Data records
BEGIN
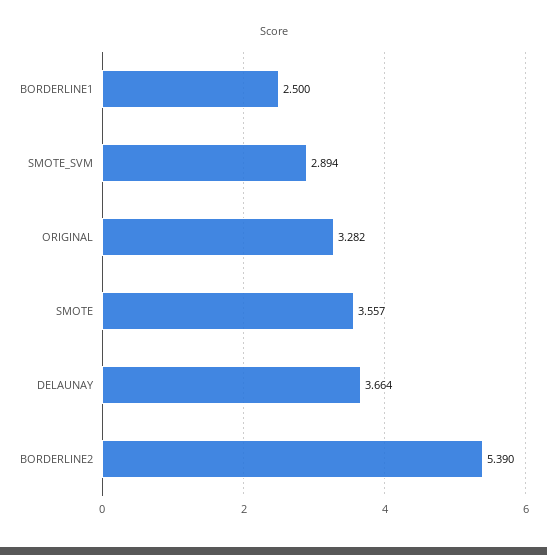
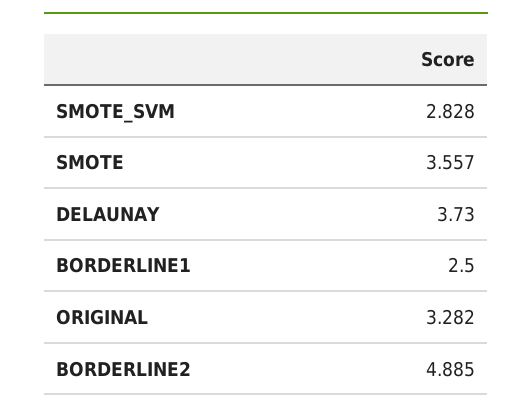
SMOTE_SVM: 2.894 -> 2.828
DELAUNAY: 3.664 -> 3.73
BORDERLINE2: 5.39 -> 4.885

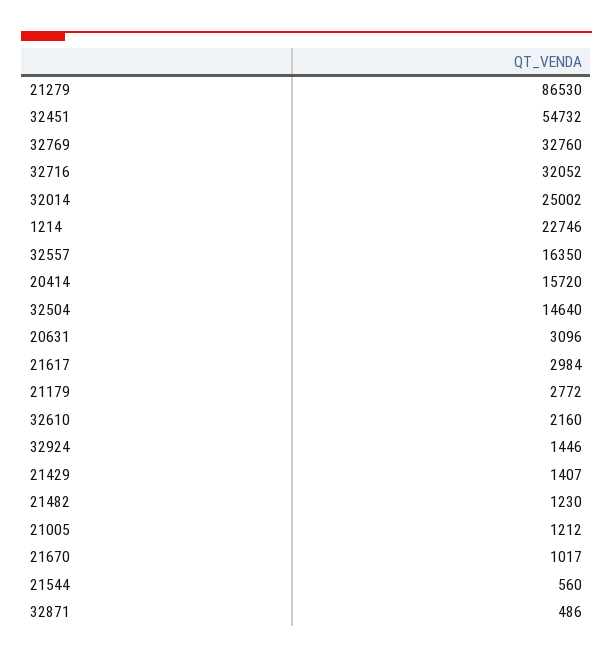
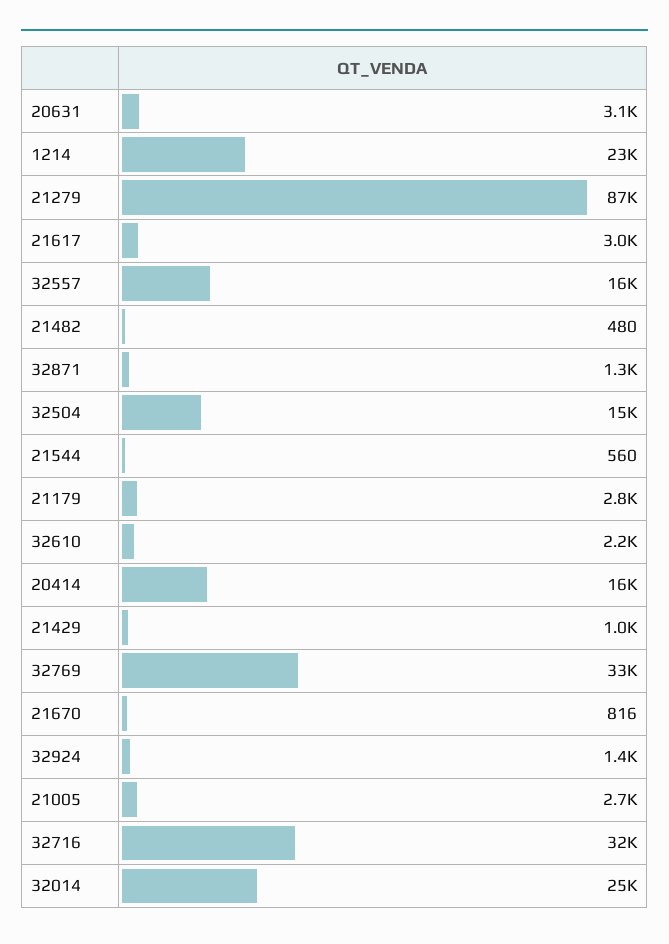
32451: 54732 -> none
21429: 1407 -> 1000
21482: 1230 -> 480
21005: 1212 -> 2700
21670: 1017 -> 816
32871: 486 -> 1300

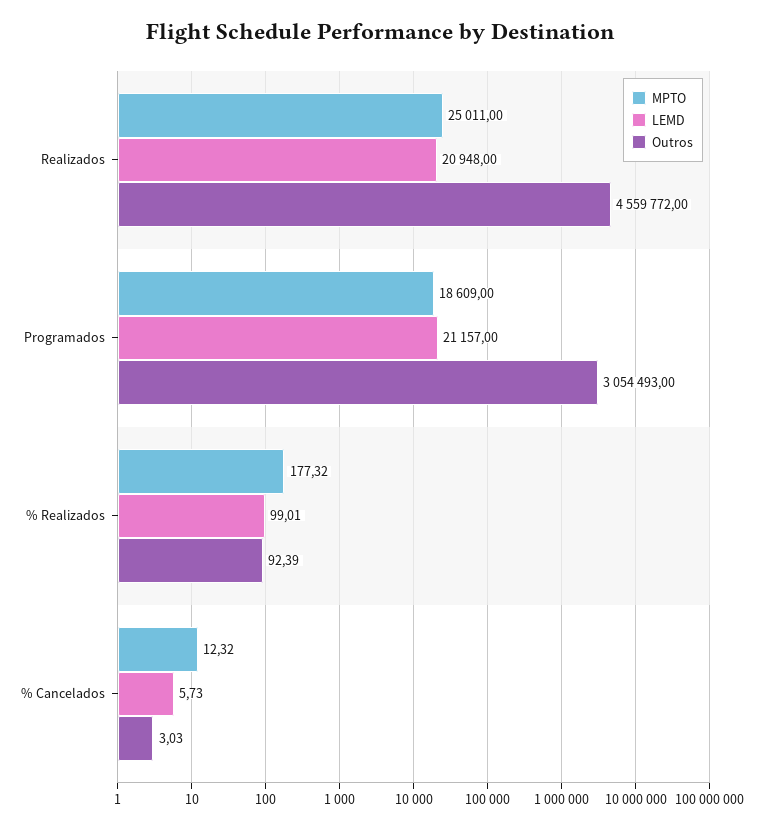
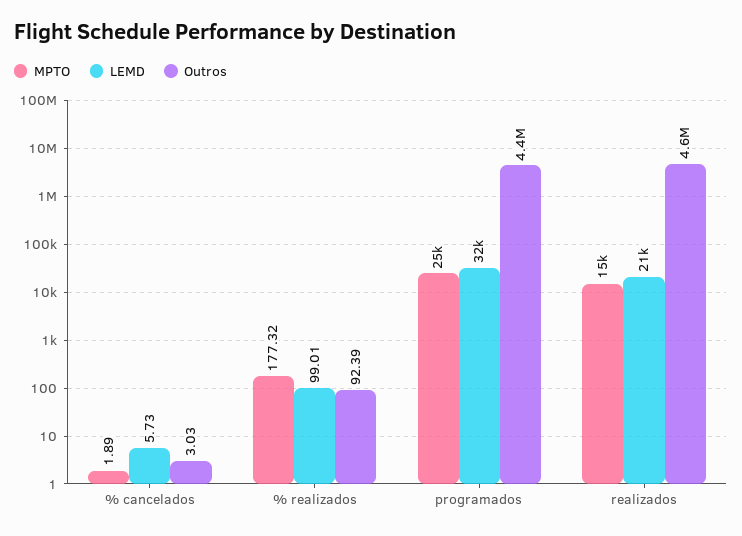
MPTO, Realizados: 25011 -> 15000
MPTO, Programados: 18609 -> 25000
LEMD, Programados: 21157 -> 32000
Outros, Programados: 3054493 -> 4400000
MPTO, % Cancelados: 12.32 -> 1.89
END
§ **JOB**
Lines with "Programados" in them are what the answer must contain; copy each from the records above.

§ **SOLVED PROBLEM**
MPTO, Programados: 18609 -> 25000
LEMD, Programados: 21157 -> 32000
Outros, Programados: 3054493 -> 4400000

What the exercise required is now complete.